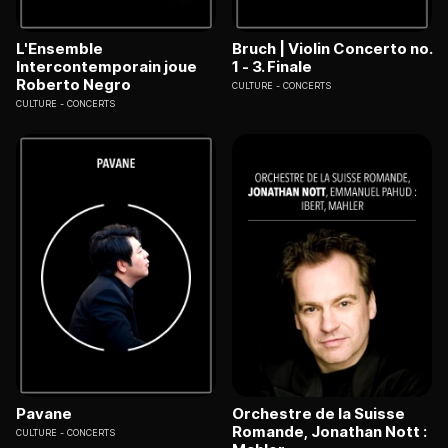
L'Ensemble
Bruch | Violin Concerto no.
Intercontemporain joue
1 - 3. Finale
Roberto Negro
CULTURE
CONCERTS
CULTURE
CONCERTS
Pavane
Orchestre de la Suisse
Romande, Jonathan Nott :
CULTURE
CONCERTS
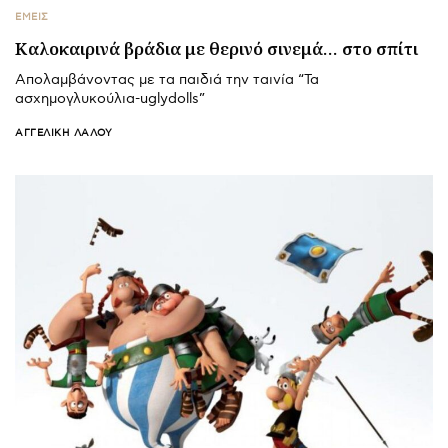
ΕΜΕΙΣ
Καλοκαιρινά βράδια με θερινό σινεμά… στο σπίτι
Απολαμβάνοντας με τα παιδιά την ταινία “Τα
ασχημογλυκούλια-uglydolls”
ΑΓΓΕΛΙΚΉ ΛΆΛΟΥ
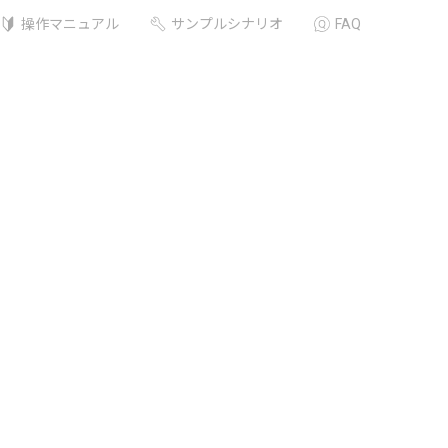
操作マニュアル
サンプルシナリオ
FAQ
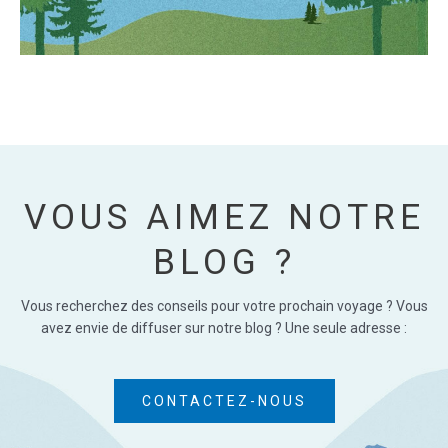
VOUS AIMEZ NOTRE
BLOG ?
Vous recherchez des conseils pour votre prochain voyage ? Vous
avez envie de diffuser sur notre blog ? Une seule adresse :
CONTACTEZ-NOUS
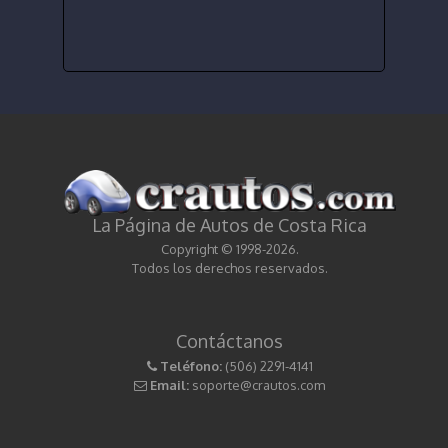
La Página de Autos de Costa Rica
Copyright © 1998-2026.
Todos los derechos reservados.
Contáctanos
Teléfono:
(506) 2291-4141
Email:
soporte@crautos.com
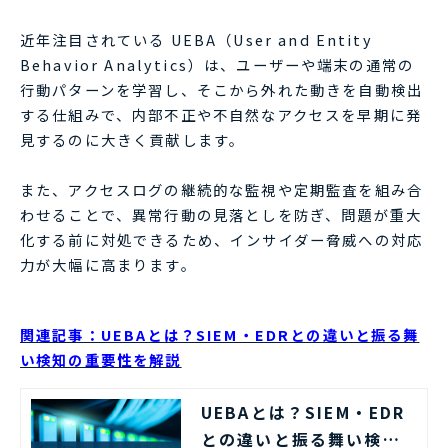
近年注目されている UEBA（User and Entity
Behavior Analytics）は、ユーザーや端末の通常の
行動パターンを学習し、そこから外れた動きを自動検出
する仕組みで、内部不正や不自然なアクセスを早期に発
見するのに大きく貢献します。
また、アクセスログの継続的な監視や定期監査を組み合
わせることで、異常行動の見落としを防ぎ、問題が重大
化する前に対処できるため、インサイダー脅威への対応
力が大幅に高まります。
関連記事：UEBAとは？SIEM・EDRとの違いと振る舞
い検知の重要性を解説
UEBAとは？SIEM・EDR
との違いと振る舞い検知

* How to complete this task: Put the text read from all of the data above into a JSON list of strings, one string per line, with blank lines left out. Leave the pictures out of the answer.

* Response:
[
  "L'Ensemble",
  "Bruch | Violin Concerto no.",
  "Intercontemporain joue",
  "1 - 3. Finale",
  "Roberto Negro",
  "CULTURE",
  "CONCERTS",
  "CULTURE",
  "CONCERTS",
  "Pavane",
  "Orchestre de la Suisse",
  "Romande, Jonathan Nott :",
  "CULTURE",
  "CONCERTS",
  "ΕΜΕΙΣ",
  "Καλοκαιρινά βράδια με θερινό σινεμά… στο σπίτι",
  "Απολαμβάνοντας με τα παιδιά την ταινία “Τα",
  "ασχημογλυκούλια-uglydolls”",
  "ΑΓΓΕΛΙΚΉ ΛΆΛΟΥ",
  "操作マニュアル",
  "サンプルシナリオ",
  "FAQ",
  "VOUS AIMEZ NOTRE",
  "BLOG ?",
  "Vous recherchez des conseils pour votre prochain voyage ? Vous",
  "avez envie de diffuser sur notre blog ? Une seule adresse :",
  "CONTACTEZ-NOUS",
  "La Página de Autos de Costa Rica",
  "Copyright © 1998-2026.",
  "Todos los derechos reservados.",
  "Contáctanos",
  "Teléfono:",
  "(506) 2291-4141",
  "Email:",
  "soporte@crautos.com",
  "近年注目されている UEBA（User and Entity",
  "Behavior Analytics）は、ユーザーや端末の通常の",
  "行動パターンを学習し、そこから外れた動きを自動検出",
  "する仕組みで、内部不正や不自然なアクセスを早期に発",
  "見するのに大きく貢献します。",
  "また、アクセスログの継続的な監視や定期監査を組み合",
  "わせることで、異常行動の見落としを防ぎ、問題が重大",
  "化する前に対処できるため、インサイダー脅威への対応",
  "力が大幅に高まります。",
  "関連記事：UEBAとは？SIEM・EDRとの違いと振る舞",
  "い検知の重要性を解説",
  "UEBAとは？SIEM・EDR",
  "との違いと振る舞い検知"
]